Andrew Auernheimer, a.k.a. "Weev," has been sentenced to 41 months in prison and ordered to pay $73,162 in restitution for leveraging a security flaw in AT&T's Web site to access the e-mail addresses of 114,000 iPad owners. Auernheimer had been found guilty in November of 2012.
What's striking about Auernheimer's sentencing is that he didn't actually hack anything -- when he and Daniel Spitler (who also pleaded guilty and is currently awaiting sentencing) accessed the data in 2010, they made it clear that they had simply made use of a publicly available script on AT&T's Web site -- when provided with an iPad's ICC-ID, the script would provide the associated e-mail address.
Auernheimer and Spitler, according to Gawker, simply created a PHP script to speed up the harvesting of e-mail addresses.
But in a letter to iPad customers soon after the breach, AT&T chief privacy officer Dorothy Attwood characterized it differently. "The hackers deliberately went to great efforts with a random program to extract possible ICC-IDs and capture customer email addresses," Attwood wrote. "They then put togehter a list of these e-mails and distributed it for their own publicity."
In response to Attwood's letter, Auernheimer wrote in a June 2010 blog post, "The fact remains that there was not a hint of maliciousness in our disclosure.

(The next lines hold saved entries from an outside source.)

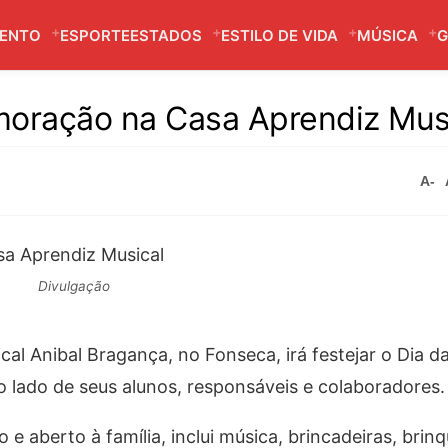
MENTO
ESPORTE
ESTADOS
ESTILO DE VIDA
MÚSICA
G
moração na Casa Aprendiz Mus
A-
Divulgação
al Anibal Bragança, no Fonseca, irá festejar o Dia d
 lado de seus alunos, responsáveis e colaboradores.
 e aberto à família, inclui música, brincadeiras, bri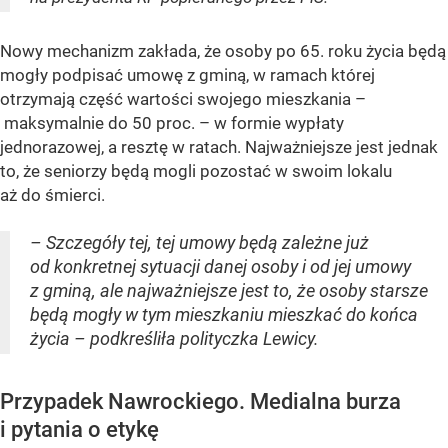
Nowy mechanizm zakłada, że osoby po 65. roku życia będą
mogły podpisać umowę z gminą, w ramach której
otrzymają część wartości swojego mieszkania –
maksymalnie do 50 proc. – w formie wypłaty
jednorazowej, a resztę w ratach. Najważniejsze jest jednak
to, że seniorzy będą mogli pozostać w swoim lokalu
aż do śmierci.
– Szczegóły tej, tej umowy będą zależne już
od konkretnej sytuacji danej osoby i od jej umowy
z gminą, ale najważniejsze jest to, że osoby starsze
będą mogły w tym mieszkaniu mieszkać do końca
życia – podkreśliła polityczka Lewicy.
Przypadek Nawrockiego. Medialna burza
i pytania o etykę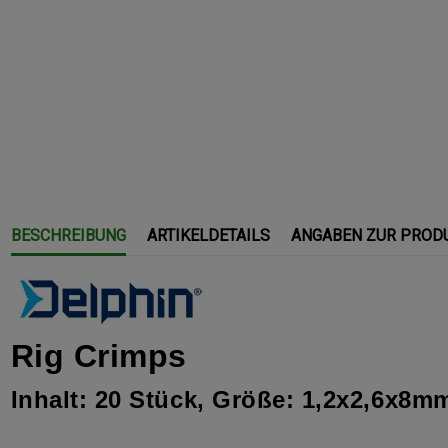
BESCHREIBUNG
ARTIKELDETAILS
ANGABEN ZUR PROD
Rig Crimps
Inhalt: 20 Stück, Größe: 1,2x2,6x8m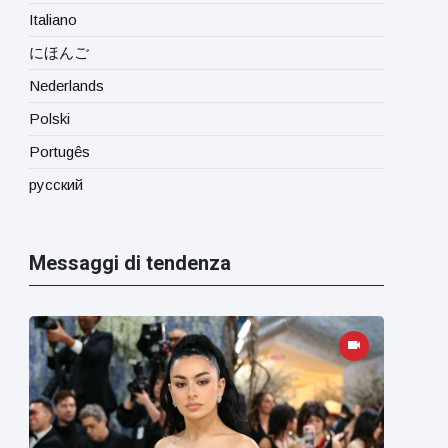
Italiano
にほんご
Nederlands
Polski
Portugês
русский
Messaggi di tendenza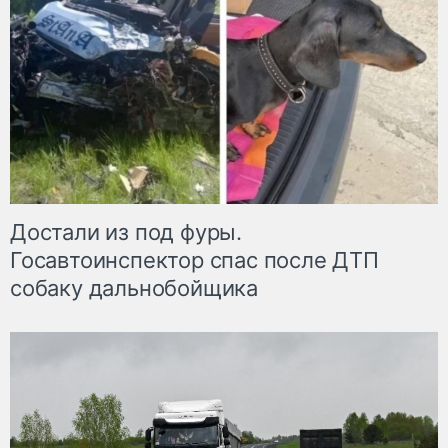
Достали из под фуры.
Госавтоинспектор спас после ДТП
собаку дальнобойщика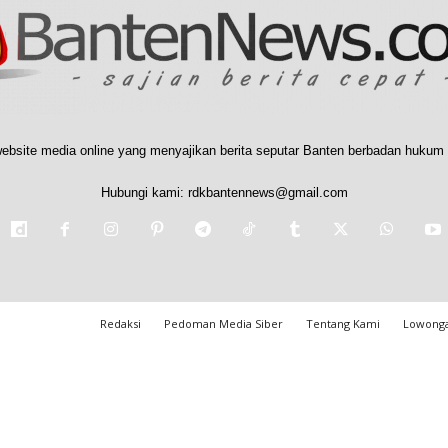
ebsite media online yang menyajikan berita seputar Banten berbadan hukum 
Hubungi kami:
rdkbantennews@gmail.com
Redaksi
Pedoman Media Siber
Tentang Kami
Lowonga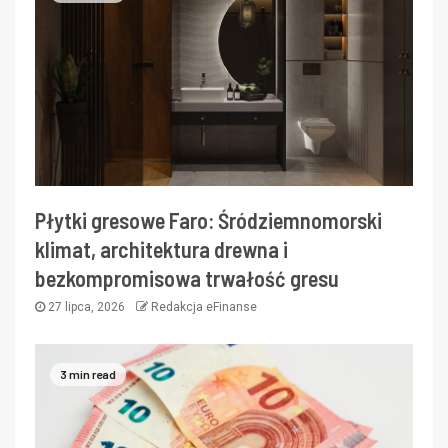
Płytki gresowe Faro: Śródziemnomorski
klimat, architektura drewna i
bezkompromisowa trwałość gresu
27 lipca, 2026
Redakcja eFinanse
3 min read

We disclosed only to a single journalist and destroyed the data afterward. We did the right thing, and I will stand by the actions of my team and protect the finder of this bug no matter what the cost."
The Electronic Frontier Foundation (EFF) today announced that it will be joining Auernheimer's legal team for his appeal. "Weev is facing more than three years in prison because he pointed out that a company failed to protect its users' data, even though his actions didn't harm anyone," EFF senior staff attorney Marcia Hofmann said in a statement. "The punishments for computer crimes are seriously off-kilter, and Congress needs to fix them."